Your assignment: Reproduce the material word for word, from its start through the line that contains "Erster flexibler Netz­an­schluss für".

Supplied data:

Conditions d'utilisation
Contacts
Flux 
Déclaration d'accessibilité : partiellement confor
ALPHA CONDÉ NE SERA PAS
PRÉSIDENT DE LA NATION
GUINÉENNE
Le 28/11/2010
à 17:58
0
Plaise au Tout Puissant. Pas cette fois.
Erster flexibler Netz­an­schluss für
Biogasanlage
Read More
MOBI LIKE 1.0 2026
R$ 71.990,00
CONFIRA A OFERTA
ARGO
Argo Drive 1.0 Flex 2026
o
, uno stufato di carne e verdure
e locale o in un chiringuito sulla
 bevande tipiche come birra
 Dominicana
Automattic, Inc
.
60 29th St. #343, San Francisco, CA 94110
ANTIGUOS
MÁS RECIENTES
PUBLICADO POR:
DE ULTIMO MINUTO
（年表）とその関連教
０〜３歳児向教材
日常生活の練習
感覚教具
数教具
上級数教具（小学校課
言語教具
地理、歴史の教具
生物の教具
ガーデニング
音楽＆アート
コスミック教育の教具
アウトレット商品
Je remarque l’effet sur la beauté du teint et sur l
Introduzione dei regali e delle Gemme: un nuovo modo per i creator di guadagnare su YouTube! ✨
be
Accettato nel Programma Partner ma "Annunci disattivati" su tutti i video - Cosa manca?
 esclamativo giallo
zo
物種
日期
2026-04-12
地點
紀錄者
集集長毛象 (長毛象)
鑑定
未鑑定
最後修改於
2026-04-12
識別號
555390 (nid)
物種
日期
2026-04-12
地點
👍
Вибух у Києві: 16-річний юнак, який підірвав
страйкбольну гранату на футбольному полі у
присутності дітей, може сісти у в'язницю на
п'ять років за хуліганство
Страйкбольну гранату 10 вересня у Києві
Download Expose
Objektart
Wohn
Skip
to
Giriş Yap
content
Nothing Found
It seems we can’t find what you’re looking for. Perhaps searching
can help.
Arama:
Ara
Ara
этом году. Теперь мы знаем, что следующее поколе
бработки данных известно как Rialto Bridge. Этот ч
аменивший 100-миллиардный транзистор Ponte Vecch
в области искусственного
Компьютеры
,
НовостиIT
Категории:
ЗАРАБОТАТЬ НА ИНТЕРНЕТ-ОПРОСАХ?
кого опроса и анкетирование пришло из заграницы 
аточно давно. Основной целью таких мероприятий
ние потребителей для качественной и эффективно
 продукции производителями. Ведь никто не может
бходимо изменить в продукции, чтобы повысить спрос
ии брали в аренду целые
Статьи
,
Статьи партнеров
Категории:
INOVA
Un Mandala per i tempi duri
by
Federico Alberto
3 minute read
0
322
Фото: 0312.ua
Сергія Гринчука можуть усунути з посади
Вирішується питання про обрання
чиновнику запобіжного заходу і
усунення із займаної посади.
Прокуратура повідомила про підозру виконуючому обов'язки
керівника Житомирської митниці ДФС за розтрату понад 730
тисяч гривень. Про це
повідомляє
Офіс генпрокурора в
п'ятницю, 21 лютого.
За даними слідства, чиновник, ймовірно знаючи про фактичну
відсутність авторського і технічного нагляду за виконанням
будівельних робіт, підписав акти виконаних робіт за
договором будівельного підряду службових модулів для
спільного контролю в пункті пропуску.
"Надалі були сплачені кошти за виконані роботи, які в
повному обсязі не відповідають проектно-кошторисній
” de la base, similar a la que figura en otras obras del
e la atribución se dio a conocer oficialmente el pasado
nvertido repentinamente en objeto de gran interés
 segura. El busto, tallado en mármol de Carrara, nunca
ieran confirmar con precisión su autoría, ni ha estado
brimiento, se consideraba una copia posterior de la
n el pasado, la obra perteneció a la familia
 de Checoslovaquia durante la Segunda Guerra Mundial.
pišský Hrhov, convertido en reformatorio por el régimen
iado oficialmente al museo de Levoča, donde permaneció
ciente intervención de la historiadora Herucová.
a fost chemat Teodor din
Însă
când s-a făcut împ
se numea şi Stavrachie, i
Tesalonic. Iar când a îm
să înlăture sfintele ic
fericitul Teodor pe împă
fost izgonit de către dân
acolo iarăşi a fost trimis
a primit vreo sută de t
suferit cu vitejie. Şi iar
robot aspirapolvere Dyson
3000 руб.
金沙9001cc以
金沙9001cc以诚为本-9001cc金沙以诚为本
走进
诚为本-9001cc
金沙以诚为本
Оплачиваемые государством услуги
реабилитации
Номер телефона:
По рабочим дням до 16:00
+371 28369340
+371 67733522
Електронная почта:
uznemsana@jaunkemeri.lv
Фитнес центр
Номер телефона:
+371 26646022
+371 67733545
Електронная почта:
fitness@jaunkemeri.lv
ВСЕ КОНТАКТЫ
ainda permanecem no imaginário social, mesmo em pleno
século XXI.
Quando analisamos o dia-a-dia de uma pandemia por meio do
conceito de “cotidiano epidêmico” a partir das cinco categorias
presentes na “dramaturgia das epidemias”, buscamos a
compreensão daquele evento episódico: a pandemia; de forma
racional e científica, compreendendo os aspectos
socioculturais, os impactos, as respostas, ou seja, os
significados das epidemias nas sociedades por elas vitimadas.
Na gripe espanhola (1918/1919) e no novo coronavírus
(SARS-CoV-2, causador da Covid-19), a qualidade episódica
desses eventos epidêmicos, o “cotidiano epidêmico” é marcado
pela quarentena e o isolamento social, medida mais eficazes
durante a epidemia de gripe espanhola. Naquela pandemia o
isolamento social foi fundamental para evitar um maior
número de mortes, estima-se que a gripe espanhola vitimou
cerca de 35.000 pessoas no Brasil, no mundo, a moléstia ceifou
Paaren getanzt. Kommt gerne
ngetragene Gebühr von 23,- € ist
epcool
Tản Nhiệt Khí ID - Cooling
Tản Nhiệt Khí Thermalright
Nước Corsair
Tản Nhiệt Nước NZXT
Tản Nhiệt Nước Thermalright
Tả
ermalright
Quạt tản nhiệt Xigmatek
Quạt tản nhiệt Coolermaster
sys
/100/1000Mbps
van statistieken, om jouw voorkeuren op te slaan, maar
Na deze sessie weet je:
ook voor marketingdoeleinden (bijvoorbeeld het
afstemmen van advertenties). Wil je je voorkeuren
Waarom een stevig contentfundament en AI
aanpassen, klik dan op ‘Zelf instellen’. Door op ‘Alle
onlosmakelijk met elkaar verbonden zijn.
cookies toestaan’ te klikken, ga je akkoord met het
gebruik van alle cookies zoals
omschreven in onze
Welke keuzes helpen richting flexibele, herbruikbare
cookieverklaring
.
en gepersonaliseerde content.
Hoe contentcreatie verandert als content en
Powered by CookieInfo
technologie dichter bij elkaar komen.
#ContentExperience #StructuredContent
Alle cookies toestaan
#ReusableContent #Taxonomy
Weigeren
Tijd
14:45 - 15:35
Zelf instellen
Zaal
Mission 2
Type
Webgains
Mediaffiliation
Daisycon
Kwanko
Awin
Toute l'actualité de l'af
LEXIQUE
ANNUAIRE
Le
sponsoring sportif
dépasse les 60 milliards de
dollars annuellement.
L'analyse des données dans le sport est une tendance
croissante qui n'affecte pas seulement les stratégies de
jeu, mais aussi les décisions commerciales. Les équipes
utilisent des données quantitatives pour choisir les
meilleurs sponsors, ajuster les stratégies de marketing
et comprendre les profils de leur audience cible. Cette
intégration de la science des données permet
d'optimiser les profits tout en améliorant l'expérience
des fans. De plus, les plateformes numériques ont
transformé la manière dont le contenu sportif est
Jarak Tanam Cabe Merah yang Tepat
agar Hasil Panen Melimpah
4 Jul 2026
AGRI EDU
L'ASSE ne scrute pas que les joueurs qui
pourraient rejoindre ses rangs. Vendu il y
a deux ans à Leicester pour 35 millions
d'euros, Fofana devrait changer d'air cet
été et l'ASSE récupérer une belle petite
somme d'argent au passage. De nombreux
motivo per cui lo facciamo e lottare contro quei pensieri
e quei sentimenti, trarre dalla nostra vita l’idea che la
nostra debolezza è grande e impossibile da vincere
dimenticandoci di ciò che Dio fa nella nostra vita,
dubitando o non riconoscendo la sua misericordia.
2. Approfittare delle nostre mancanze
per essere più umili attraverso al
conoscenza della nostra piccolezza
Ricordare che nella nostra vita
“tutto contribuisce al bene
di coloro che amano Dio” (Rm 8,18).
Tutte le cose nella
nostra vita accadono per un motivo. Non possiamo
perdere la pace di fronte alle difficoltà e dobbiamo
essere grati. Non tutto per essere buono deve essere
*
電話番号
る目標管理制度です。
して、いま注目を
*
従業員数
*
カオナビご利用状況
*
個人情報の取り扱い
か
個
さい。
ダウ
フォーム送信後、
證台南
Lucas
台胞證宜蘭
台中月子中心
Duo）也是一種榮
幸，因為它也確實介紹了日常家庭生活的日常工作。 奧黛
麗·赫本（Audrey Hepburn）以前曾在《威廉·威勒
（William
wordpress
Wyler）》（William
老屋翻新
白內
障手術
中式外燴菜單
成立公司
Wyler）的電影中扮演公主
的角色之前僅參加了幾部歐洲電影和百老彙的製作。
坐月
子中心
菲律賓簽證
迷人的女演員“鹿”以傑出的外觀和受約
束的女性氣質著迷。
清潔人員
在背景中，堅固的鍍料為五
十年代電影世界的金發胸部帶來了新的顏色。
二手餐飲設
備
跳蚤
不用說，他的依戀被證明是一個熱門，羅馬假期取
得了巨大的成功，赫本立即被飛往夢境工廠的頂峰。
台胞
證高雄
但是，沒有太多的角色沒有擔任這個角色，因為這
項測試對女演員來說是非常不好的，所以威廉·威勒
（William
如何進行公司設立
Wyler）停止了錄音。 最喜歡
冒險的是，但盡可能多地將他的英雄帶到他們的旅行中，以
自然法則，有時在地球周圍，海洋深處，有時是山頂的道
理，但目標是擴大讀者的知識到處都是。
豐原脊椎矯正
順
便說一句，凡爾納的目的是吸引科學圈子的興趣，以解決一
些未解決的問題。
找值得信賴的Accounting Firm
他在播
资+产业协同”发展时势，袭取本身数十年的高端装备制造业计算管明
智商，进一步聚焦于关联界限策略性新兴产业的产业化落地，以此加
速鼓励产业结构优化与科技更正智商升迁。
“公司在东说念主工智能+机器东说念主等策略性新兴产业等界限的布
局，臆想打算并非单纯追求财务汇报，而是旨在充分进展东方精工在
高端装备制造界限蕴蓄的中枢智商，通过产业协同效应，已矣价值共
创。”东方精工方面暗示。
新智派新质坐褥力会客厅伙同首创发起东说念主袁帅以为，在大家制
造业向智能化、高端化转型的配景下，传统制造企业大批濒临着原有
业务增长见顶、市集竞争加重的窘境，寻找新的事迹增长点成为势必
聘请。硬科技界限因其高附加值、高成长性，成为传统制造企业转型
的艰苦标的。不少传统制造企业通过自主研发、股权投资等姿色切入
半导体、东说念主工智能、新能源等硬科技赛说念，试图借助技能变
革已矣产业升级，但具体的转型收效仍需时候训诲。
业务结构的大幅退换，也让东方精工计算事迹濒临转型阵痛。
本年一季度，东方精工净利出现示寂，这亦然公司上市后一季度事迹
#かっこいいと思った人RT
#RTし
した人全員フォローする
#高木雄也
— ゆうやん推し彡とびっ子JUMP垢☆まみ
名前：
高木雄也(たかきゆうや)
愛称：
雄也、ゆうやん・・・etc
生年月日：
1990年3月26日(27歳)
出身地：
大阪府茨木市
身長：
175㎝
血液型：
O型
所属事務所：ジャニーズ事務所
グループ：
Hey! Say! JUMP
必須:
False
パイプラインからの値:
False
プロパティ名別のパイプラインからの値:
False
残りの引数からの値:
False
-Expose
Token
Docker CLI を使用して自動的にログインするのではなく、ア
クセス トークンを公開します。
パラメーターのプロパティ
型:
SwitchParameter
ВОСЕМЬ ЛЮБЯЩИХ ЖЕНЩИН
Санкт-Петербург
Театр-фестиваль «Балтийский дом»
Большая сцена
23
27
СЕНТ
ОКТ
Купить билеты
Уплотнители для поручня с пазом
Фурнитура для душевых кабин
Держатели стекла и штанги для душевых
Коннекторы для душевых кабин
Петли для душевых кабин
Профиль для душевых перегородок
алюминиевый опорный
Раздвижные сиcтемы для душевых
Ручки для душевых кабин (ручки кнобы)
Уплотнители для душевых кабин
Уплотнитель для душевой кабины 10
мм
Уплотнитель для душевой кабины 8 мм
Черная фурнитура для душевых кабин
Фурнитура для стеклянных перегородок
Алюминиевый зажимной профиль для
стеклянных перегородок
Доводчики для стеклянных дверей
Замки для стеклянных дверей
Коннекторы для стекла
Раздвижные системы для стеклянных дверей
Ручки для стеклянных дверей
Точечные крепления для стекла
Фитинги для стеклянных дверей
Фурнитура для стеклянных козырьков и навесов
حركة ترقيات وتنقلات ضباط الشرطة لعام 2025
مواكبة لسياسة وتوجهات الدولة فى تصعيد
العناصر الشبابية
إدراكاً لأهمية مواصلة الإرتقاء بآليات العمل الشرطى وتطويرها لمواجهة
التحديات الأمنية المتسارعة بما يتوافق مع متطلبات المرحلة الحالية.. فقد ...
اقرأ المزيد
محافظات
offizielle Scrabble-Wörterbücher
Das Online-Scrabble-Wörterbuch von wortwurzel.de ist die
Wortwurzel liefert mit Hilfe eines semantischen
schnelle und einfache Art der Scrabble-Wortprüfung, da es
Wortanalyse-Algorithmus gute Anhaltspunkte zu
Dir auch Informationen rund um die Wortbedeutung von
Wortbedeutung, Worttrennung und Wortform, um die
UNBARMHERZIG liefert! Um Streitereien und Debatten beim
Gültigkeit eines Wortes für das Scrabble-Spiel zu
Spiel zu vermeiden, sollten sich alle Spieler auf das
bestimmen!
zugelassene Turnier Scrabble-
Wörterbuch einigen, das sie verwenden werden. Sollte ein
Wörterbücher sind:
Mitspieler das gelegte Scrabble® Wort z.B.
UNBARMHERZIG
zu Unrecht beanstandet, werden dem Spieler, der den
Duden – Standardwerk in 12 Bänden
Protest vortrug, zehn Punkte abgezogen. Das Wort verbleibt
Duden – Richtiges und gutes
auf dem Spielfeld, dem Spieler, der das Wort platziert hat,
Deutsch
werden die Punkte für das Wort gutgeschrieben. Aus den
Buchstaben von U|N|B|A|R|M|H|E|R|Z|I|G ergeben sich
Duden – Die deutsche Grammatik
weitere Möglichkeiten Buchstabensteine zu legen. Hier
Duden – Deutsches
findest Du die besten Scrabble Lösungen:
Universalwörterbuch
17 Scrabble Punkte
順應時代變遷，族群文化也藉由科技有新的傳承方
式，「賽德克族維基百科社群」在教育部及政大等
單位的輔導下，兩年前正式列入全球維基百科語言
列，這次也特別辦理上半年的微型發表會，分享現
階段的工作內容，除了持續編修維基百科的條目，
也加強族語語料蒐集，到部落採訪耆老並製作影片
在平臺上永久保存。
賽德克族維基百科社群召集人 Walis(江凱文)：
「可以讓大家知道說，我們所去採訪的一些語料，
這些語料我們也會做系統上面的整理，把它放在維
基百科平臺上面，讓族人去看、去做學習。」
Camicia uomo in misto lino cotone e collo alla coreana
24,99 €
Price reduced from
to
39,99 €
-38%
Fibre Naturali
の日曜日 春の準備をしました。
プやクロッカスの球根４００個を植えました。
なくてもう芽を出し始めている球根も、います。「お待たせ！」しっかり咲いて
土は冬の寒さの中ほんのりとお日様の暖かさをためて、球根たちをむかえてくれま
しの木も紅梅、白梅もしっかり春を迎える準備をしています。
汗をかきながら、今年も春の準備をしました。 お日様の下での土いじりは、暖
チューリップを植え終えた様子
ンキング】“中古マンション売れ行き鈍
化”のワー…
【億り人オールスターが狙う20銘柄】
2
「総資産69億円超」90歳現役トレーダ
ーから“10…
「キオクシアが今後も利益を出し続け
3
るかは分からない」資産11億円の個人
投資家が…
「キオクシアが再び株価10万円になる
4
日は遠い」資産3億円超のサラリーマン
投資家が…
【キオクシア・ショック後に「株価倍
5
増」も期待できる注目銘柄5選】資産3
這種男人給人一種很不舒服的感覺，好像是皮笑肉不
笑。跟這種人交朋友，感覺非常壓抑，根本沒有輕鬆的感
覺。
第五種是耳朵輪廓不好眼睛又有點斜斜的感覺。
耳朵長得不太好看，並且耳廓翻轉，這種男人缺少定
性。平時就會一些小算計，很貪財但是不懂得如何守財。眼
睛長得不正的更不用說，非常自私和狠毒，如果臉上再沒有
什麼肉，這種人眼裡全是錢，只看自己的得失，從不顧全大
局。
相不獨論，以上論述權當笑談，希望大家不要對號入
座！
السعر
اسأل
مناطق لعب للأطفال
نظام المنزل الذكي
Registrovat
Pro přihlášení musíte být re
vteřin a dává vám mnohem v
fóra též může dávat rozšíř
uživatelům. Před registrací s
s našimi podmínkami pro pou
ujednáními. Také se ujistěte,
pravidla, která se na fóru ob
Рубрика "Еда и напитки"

Task result:
Conditions d'utilisation
Contacts
Flux 
Déclaration d'accessibilité : partiellement confor
ALPHA CONDÉ NE SERA PAS
PRÉSIDENT DE LA NATION
GUINÉENNE
Le 28/11/2010
à 17:58
0
Plaise au Tout Puissant. Pas cette fois.
Erster flexibler Netz­an­schluss für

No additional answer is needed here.